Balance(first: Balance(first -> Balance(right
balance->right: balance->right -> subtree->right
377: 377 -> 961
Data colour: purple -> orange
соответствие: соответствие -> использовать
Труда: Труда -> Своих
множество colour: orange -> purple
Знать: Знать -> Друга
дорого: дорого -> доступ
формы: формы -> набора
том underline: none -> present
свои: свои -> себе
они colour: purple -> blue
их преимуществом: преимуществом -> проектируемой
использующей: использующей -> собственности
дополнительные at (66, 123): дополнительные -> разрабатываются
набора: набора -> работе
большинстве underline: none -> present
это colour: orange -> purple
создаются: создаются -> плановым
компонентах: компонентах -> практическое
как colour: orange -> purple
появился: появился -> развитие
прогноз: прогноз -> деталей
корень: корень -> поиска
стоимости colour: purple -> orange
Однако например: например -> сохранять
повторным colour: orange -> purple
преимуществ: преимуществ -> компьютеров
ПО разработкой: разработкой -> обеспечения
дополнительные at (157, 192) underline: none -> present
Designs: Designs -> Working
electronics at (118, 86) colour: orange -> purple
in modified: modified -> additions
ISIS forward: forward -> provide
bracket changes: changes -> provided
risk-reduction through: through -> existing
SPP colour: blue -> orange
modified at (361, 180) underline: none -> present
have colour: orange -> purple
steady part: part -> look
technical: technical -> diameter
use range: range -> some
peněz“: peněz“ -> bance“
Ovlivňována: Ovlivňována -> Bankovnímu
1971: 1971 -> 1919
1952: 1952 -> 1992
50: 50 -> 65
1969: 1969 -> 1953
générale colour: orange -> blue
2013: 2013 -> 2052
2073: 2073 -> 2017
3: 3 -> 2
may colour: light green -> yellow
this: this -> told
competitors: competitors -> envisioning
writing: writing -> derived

-- -- --

Brief:
Arrange every line of the material above into a Markdown table with the columns "Row" and "Line," numbering each row and skipping any blank lines.

Response to this task:
| Row | Line |
|---|---|
| 1 | Balance(first: Balance(first -> Balance(right |
| 2 | balance->right: balance->right -> subtree->right |
| 3 | 377: 377 -> 961 |
| 4 | Data colour: purple -> orange |
| 5 | соответствие: соответствие -> использовать |
| 6 | Труда: Труда -> Своих |
| 7 | множество colour: orange -> purple |
| 8 | Знать: Знать -> Друга |
| 9 | дорого: дорого -> доступ |
| 10 | формы: формы -> набора |
| 11 | том underline: none -> present |
| 12 | свои: свои -> себе |
| 13 | они colour: purple -> blue |
| 14 | их преимуществом: преимуществом -> проектируемой |
| 15 | использующей: использующей -> собственности |
| 16 | дополнительные at (66, 123): дополнительные -> разрабатываются |
| 17 | набора: набора -> работе |
| 18 | большинстве underline: none -> present |
| 19 | это colour: orange -> purple |
| 20 | создаются: создаются -> плановым |
| 21 | компонентах: компонентах -> практическое |
| 22 | как colour: orange -> purple |
| 23 | появился: появился -> развитие |
| 24 | прогноз: прогноз -> деталей |
| 25 | корень: корень -> поиска |
| 26 | стоимости colour: purple -> orange |
| 27 | Однако например: например -> сохранять |
| 28 | повторным colour: orange -> purple |
| 29 | преимуществ: преимуществ -> компьютеров |
| 30 | ПО разработкой: разработкой -> обеспечения |
| 31 | дополнительные at (157, 192) underline: none -> present |
| 32 | Designs: Designs -> Working |
| 33 | electronics at (118, 86) colour: orange -> purple |
| 34 | in modified: modified -> additions |
| 35 | ISIS forward: forward -> provide |
| 36 | bracket changes: changes -> provided |
| 37 | risk-reduction through: through -> existing |
| 38 | SPP colour: blue -> orange |
| 39 | modified at (361, 180) underline: none -> present |
| 40 | have colour: orange -> purple |
| 41 | steady part: part -> look |
| 42 | technical: technical -> diameter |
| 43 | use range: range -> some |
| 44 | peněz“: peněz“ -> bance“ |
| 45 | Ovlivňována: Ovlivňována -> Bankovnímu |
| 46 | 1971: 1971 -> 1919 |
| 47 | 1952: 1952 -> 1992 |
| 48 | 50: 50 -> 65 |
| 49 | 1969: 1969 -> 1953 |
| 50 | générale colour: orange -> blue |
| 51 | 2013: 2013 -> 2052 |
| 52 | 2073: 2073 -> 2017 |
| 53 | 3: 3 -> 2 |
| 54 | may colour: light green -> yellow |
| 55 | this: this -> told |
| 56 | competitors: competitors -> envisioning |
| 57 | writing: writing -> derived |